As GOP Chairman Bill Armistead clearly put it, “(W)e just feel like Republicans ought to nominate Republicans and Democrats ought to nominate Democrats and you need to identify where you stand.”
To accomplish this, the Republican Executive Committee has thrown its support behind a bill authored by state Sen. Scott Beason, R-Gardendale, that would require voters to register with the party of their choice in order to vote in that party’s primary. That would end Alabama’s open-primary system.
It would also end the fun-filled sport that has occasionally added chaos and confusion to Alabama politics — crossover voting.
It is possible with an open primary for people who support one party to vote in the other party’s primary in an effort to nominate a weaker candidate. Sometimes it works. Sometimes it doesn’t.

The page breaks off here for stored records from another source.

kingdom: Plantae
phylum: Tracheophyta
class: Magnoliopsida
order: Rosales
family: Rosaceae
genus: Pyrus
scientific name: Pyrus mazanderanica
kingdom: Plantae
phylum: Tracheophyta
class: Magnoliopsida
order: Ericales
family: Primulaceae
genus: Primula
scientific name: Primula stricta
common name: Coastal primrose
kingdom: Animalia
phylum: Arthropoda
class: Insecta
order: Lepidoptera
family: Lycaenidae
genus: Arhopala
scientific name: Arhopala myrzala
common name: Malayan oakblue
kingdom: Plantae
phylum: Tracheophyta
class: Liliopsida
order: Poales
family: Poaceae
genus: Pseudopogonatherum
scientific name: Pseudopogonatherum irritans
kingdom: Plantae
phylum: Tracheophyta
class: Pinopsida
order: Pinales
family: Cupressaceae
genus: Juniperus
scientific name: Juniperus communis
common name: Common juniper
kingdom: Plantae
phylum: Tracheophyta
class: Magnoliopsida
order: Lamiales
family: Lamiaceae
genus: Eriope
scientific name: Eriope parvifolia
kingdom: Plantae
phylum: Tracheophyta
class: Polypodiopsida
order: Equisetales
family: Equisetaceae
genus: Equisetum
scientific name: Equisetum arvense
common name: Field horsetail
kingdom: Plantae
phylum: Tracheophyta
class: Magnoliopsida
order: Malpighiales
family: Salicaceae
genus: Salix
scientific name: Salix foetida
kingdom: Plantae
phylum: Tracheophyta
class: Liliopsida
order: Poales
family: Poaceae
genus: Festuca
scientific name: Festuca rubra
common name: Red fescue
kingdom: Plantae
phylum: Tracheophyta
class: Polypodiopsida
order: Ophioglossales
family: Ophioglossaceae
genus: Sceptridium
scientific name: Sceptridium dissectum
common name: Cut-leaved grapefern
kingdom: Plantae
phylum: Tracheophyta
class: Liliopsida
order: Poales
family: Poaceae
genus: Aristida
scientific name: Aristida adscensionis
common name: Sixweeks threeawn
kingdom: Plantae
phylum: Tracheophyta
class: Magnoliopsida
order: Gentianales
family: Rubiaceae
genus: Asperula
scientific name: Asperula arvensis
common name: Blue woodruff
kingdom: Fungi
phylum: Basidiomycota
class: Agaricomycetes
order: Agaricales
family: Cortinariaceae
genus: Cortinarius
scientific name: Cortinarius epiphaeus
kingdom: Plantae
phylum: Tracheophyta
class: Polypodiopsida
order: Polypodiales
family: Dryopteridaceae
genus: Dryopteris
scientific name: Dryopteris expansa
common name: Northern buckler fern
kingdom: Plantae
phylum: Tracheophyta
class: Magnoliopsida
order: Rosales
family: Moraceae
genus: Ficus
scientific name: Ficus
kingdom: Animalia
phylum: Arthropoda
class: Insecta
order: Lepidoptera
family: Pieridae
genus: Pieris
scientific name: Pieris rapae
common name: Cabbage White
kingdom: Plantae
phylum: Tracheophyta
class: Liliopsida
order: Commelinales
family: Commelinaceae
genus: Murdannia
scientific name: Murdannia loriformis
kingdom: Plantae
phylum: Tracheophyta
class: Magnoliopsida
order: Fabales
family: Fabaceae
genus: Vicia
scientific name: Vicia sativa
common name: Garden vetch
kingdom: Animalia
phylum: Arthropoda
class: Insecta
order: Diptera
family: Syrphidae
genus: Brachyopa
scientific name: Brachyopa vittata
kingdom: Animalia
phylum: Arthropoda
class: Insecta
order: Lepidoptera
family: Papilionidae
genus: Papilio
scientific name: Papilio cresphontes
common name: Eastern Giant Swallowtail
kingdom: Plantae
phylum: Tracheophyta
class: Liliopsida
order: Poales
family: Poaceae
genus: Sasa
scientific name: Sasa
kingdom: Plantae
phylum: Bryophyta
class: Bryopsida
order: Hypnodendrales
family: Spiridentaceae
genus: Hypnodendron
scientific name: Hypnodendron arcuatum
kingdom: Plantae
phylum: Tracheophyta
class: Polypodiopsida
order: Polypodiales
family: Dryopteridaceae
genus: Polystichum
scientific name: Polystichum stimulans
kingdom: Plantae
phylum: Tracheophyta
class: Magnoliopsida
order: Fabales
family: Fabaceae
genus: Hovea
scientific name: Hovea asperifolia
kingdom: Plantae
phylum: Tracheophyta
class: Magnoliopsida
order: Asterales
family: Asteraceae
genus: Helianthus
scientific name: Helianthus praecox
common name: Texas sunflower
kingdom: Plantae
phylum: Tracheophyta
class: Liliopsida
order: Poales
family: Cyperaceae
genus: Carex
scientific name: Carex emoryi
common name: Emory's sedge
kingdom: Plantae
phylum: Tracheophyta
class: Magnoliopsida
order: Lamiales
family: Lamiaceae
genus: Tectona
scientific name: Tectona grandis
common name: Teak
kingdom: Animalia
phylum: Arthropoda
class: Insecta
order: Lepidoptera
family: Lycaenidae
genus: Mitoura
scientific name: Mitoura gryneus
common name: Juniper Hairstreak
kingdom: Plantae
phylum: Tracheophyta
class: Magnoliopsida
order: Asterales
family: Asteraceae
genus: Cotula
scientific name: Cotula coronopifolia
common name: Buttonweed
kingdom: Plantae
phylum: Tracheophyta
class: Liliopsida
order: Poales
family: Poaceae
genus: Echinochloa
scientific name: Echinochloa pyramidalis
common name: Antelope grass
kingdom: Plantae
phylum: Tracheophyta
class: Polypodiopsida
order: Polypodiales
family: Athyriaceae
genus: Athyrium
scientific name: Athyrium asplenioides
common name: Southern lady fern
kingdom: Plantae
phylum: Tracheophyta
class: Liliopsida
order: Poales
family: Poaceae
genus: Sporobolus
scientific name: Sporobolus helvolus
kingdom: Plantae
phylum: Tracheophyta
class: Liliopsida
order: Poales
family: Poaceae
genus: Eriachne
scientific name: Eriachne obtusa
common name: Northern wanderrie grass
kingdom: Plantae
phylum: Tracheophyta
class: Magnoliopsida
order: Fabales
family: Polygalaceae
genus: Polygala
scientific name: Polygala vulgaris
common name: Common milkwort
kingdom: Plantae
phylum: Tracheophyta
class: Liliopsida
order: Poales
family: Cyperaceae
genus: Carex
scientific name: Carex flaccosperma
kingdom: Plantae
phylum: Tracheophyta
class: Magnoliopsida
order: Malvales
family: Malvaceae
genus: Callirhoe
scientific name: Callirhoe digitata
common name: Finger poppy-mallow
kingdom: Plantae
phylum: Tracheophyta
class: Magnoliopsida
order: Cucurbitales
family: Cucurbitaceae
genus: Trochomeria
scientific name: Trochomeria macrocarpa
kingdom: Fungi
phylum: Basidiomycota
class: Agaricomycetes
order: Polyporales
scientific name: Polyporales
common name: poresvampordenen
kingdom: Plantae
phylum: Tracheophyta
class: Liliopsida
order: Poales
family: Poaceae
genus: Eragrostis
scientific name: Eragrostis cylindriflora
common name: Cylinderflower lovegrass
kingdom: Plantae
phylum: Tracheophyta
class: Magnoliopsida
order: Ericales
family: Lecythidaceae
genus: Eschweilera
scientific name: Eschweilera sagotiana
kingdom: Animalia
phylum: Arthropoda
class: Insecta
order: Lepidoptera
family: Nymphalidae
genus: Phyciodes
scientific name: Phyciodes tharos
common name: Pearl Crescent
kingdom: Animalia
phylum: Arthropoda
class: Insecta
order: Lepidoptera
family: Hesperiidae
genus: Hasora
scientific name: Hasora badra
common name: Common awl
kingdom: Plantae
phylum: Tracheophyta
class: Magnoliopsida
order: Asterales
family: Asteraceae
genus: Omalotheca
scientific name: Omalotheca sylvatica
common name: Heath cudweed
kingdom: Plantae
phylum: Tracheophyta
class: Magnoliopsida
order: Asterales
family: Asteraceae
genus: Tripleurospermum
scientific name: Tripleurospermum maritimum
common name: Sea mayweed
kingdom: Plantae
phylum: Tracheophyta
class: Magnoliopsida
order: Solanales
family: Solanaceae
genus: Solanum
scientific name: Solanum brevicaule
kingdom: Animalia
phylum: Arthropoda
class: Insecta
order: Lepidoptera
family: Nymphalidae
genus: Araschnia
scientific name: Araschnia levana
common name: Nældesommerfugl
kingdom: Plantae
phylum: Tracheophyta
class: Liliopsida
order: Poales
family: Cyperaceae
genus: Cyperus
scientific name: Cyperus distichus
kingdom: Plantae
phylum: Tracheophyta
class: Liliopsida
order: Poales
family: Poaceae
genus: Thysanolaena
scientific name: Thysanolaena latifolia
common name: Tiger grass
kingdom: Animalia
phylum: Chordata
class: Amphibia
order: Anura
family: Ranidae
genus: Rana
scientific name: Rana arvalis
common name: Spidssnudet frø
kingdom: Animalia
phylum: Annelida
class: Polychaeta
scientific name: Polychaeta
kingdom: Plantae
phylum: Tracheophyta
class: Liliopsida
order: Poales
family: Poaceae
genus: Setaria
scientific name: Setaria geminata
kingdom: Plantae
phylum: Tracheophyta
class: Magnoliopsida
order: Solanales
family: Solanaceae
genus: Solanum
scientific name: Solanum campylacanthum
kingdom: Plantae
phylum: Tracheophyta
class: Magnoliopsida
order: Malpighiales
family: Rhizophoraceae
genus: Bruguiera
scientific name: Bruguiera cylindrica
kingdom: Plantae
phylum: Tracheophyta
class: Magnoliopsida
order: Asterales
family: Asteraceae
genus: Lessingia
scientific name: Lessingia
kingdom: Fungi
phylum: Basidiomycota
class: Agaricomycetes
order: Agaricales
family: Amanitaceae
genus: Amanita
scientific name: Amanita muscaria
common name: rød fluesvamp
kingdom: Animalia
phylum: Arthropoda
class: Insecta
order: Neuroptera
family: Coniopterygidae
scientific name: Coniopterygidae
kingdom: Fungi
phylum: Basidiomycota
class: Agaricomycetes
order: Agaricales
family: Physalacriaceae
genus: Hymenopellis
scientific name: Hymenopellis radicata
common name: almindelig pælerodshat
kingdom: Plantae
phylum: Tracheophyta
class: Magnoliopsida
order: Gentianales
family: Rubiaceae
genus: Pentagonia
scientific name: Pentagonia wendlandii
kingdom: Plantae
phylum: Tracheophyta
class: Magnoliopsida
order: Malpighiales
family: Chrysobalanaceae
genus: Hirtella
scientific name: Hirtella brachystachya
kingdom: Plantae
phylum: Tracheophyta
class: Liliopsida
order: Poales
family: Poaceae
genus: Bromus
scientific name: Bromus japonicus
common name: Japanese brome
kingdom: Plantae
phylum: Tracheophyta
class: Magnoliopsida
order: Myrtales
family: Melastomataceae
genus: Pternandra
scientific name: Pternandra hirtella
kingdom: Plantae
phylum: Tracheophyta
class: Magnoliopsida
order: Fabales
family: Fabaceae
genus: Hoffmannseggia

Recently, some Republicans charged that Democrats crossed over to nominate Robert Bentley for governor instead of Bradley Byrne, who was considered the stronger candidate. You know how that turned out.
However, an open primary allows people to “vote for the man, not the party,” which is what many people do — or, at least, that’s what they claim.
States are divided on their forms of primaries. Alabama is one of 11 states whose primaries are open. If this changes, Alabama will join the 11 states whose primaries are closed. Other states have a combination of these systems.
When Republicans were a minority party in the state, they opposed a closed primary system and were adept at crossing over. Remember how Gov. Guy Hunt got elected? However, as Republicans gained strength, they have become more concerned with “purifying” the primaries by making party membership a requirement to vote. Once this is done, party lines will harden even more than they are now.
The critical question is, which system is best for the voters. They should be a party’s principal concern — and that depends on the quality of candidates a party offers. With good candidates, either system can work. However, neither system will make much difference if the choices are poor ones.